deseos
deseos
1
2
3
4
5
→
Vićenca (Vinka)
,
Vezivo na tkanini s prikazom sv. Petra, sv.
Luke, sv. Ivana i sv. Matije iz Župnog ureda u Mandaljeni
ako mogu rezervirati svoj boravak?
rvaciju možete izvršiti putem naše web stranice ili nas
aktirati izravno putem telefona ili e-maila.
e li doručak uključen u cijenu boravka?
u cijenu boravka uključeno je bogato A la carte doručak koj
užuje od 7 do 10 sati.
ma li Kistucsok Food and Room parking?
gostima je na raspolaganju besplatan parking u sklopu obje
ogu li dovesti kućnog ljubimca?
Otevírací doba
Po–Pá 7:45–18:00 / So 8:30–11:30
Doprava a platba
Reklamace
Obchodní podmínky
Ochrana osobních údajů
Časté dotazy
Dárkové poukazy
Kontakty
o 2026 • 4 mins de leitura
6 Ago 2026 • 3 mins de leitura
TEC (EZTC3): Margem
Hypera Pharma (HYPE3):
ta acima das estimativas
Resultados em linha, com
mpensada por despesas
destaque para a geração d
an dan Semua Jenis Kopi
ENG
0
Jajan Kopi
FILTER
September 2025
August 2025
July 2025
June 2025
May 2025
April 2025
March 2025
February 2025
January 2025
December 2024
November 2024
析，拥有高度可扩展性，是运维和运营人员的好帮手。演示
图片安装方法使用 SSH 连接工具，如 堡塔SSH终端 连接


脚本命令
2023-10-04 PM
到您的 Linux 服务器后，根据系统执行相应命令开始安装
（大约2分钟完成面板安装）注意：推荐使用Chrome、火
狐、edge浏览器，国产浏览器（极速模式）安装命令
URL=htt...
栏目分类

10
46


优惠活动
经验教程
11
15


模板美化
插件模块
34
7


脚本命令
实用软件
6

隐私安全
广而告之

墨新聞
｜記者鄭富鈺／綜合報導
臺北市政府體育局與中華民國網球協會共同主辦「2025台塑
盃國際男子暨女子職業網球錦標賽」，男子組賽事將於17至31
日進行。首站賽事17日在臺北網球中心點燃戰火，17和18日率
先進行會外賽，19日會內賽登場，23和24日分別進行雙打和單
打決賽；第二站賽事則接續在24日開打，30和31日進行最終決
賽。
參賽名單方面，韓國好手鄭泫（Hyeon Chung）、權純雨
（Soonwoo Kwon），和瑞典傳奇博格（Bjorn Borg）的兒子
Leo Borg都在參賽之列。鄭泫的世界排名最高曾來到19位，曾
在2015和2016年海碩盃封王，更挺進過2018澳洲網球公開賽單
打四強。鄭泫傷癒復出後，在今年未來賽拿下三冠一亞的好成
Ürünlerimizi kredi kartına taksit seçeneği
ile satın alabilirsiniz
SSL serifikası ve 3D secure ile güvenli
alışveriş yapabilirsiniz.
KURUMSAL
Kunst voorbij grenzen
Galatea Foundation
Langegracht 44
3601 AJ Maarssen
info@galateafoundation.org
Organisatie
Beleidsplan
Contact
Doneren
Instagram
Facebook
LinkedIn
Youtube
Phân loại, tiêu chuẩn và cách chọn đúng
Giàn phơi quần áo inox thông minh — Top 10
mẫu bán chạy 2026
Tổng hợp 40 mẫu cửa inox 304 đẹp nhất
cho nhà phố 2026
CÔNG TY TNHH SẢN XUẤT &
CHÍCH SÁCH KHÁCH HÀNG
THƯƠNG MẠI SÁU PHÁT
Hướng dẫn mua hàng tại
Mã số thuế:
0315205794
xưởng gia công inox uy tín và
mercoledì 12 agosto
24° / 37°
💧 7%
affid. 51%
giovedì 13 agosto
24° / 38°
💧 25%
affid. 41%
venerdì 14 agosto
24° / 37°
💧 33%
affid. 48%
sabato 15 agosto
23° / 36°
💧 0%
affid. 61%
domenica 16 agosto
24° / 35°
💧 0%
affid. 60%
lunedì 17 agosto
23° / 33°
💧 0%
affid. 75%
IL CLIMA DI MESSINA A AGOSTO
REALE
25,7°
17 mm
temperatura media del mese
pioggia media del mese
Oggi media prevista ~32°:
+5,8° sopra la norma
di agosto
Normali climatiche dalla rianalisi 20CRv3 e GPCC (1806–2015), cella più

- - - - -

> [ABOUT THIS EXERCISE]: Please show, exactly as written, every line above that contains the word "parking".

> [WRITTEN RESPONSE]:
ma li Kistucsok Food and Room parking?
gostima je na raspolaganju besplatan parking u sklopu obje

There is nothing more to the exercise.